[Work order] An exact reprint of the listing is required, with no pictures included.

[The data]

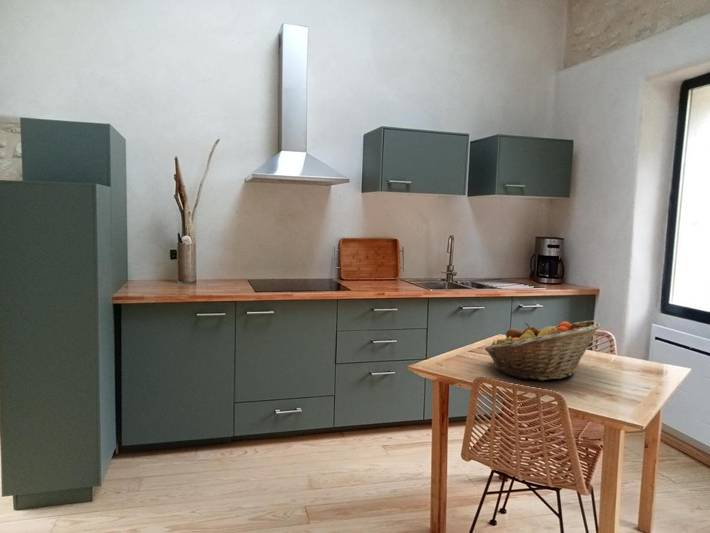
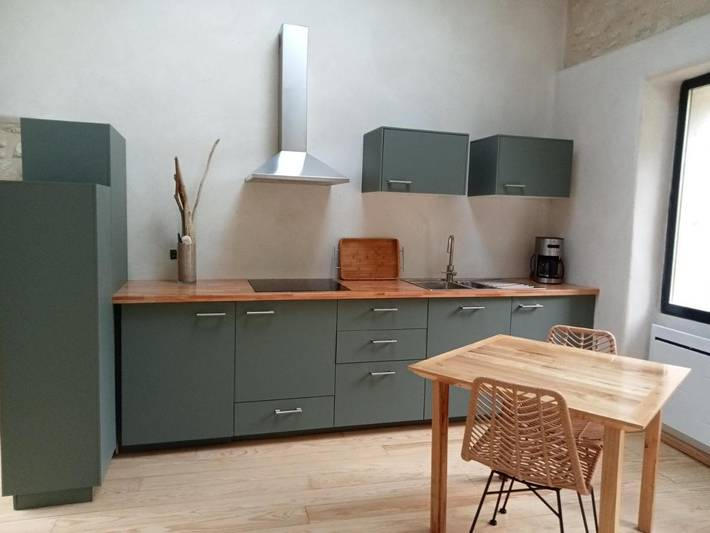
- fruit basket [484,319,601,381]
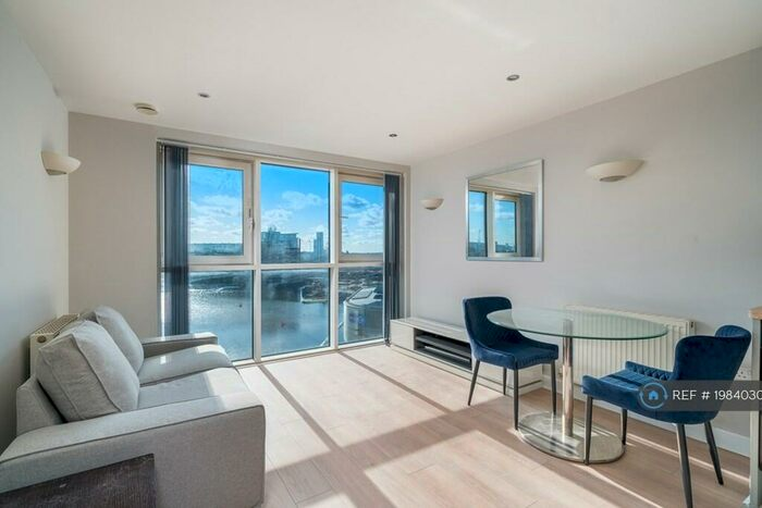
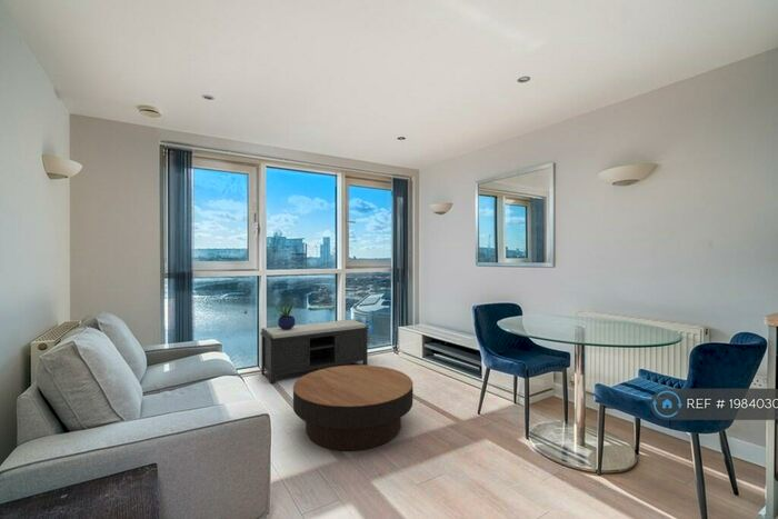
+ coffee table [292,365,413,451]
+ potted plant [276,302,296,329]
+ bench [259,318,370,385]
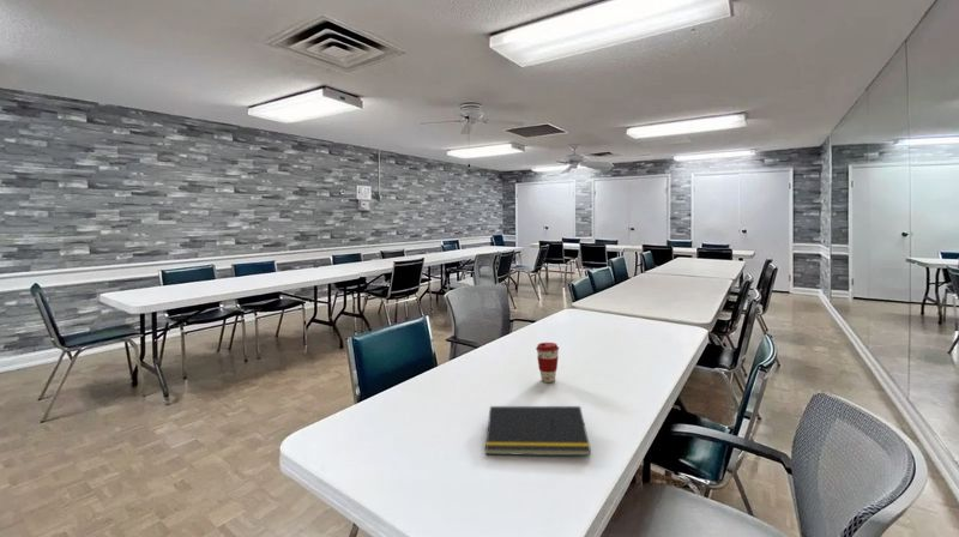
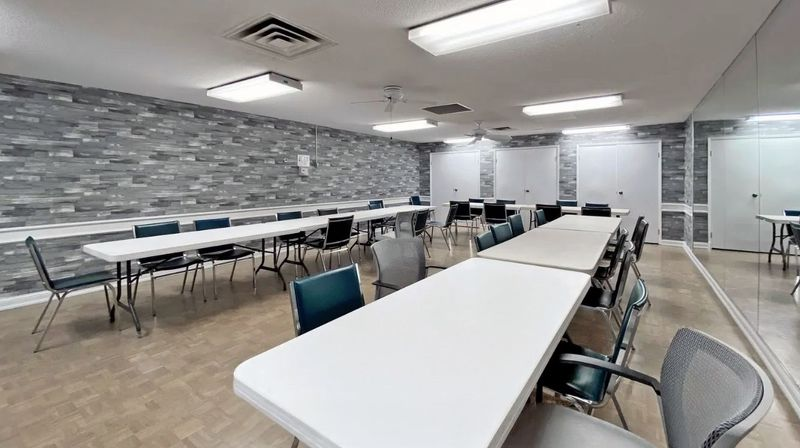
- notepad [484,405,592,457]
- coffee cup [535,342,560,384]
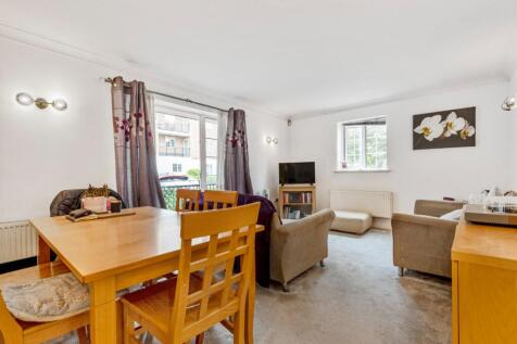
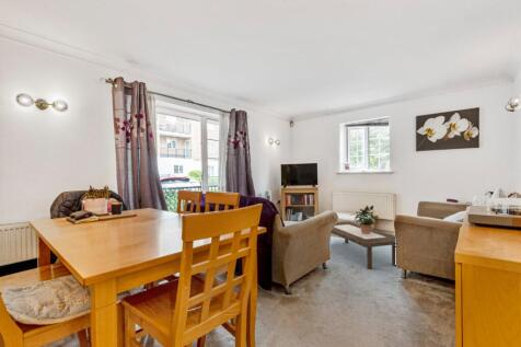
+ coffee table [331,220,397,270]
+ potted plant [349,205,380,234]
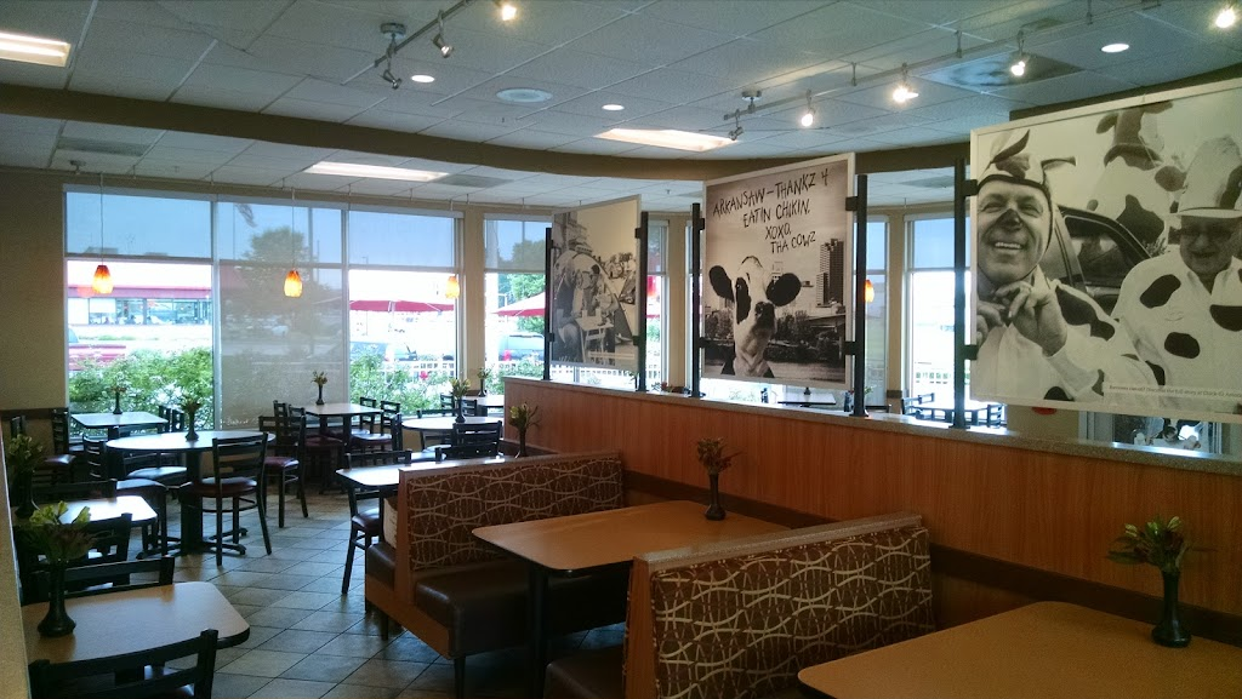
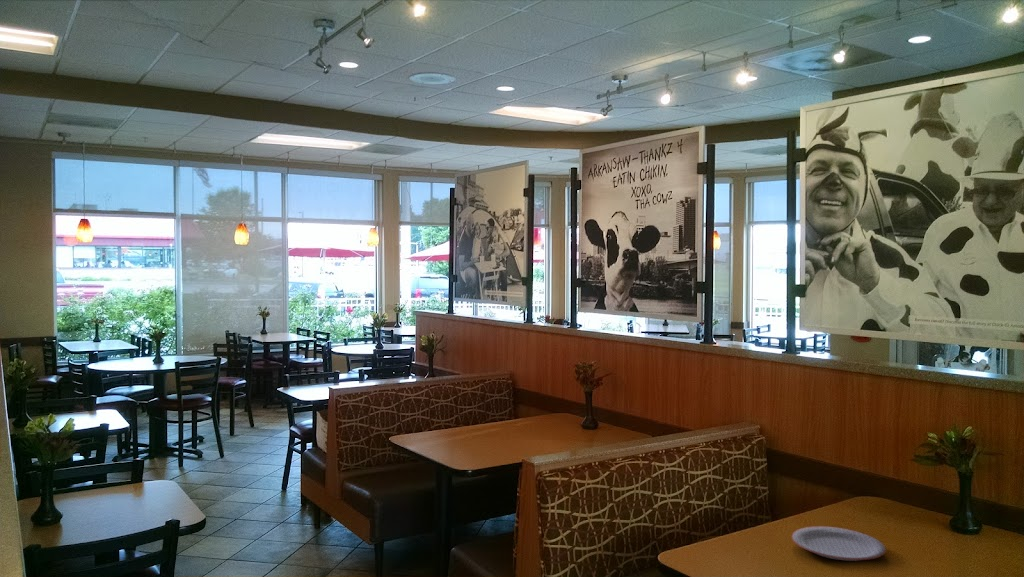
+ plate [791,525,887,562]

[Result of the task]
- fruit basket [484,319,601,381]
+ coffee table [292,365,413,451]
+ potted plant [276,302,296,329]
+ bench [259,318,370,385]
- notepad [484,405,592,457]
- coffee cup [535,342,560,384]
+ coffee table [331,220,397,270]
+ potted plant [349,205,380,234]
+ plate [791,525,887,562]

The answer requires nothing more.